落下して行く第三小隊は、なんとか宙に浮こうと魔力を使った。


しかし、何かがおかしい。

崖の下から風と共に上がって来る魔導に、自身の魔力が妨害されている様だ。


「クソッ!」


マフィダムが必死に魔力を高めて浮き上がった頃には、かなり下の方まで落下していた。

顔を上げてみると、遥か上空に崖の終わりが見える。続けて下を見てみると、底が見えない程に暗闇が続いていた。

崖と崖に挟まれた空間ではあるが、そこそこ広さがある。

それでも、底の方が見えないと言うことは、かなり深さがある様だ。


周りを見渡すと、二十七人全員がなんとか宙に浮いている。その姿に安堵の吐息を落としたが、やはり何かがおかしい。
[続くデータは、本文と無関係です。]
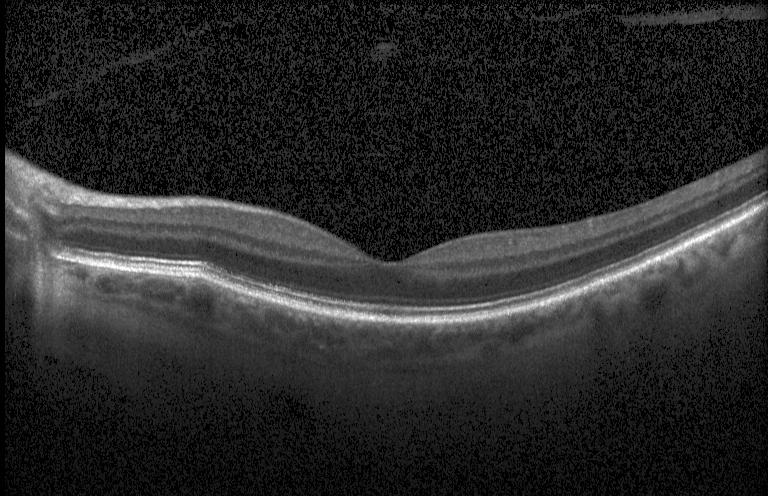

Neither choroidal neovascularization, diabetic macular edema, nor drusen.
浮いているだけでも、かなりの魔力を消費していくのだ。

このまま魔力を消費して行ったら浮き上がる事すら出来なくなる。


マフィダムは慌てて上空目指して飛んで行く。

他の者達も、自身の魔力低下を悟り、急いで上を目指していった。


しかし、そんな彼らの前に、一体の巨大な鳥が立ちはだかった。


魔死骸鳥(ましがいちょう)だぁ!」


誰かの叫び声に、ハッとしたマフィダムは、左方から近付く魔死骸鳥に視線を移した。


魔死骸鳥。

それは、狂暴な魔物の一種だ。

鳥と言っても、その姿は鳥の形をした骨格のみで肉や羽根はない。

両方の翼の骨は、全て鋭い剣先の様になっており、その威力は岩でも軽く切り裂くと言われている。

そして、強固な口ばしと鋭い爪の攻撃も侮れない。

魔導力にも優れており、浮遊から攻撃魔法まで、多彩な魔法を見せる。

口ばしや爪の攻撃、翼の剣術、そして魔法攻撃、全てを兼ね揃えた上級に位置する魔物である。


魔死骸鳥の放つ魔導は、他者の魔力を妨害する。

こいつの所為で魔力が思う様に出せないのかと、マフィダムは苛立ちを覚えた。


頭蓋骨の両側に位置する二つの窪みの赤い光の目が、マフィダム達を捉えて輝いた。

完全にロックされた状態だ。

逃げる事は不可能となった。


マフィダム達は、剣を抜いた。

魔法攻撃を主とするマフィダムだったが、翼の攻撃を警戒しての抜剣であった。

国から渡された剣は、切れ味の良さそうな高価で良質な剣だ。

ザガリル軍に配属となって初めての戦闘が上級の魔物となった事に、戸惑いを見せながらも剣を構える。


魔死骸鳥が翼を広げ、その翼を一振りする。

それは斬撃となってマフィダム達を襲った。

なんとか凌いでは見せたが、受けた斬撃によって無数の切り傷を体に受ける。


その時、ルベレントが大声で叫んだ。


「回復ポーション!」


その言葉に、全員が背中に背負うリュックに意識を向ける。

前を見たまま、片手でサッとチャックを開けたルベレントは、回復ポーションを一本取り出し、それを飲みほした。ルベレントが手に持つ瓶をパッと離すと、空中で瓶は消え去る。

中身がなくなったと同時に消滅する魔導瓶だ。


ルベレントの声に、すぐ様他の者も瓶を取り出して飲んでいた。しかしマフィダムは、リュックの奥の方に入れてしまっている。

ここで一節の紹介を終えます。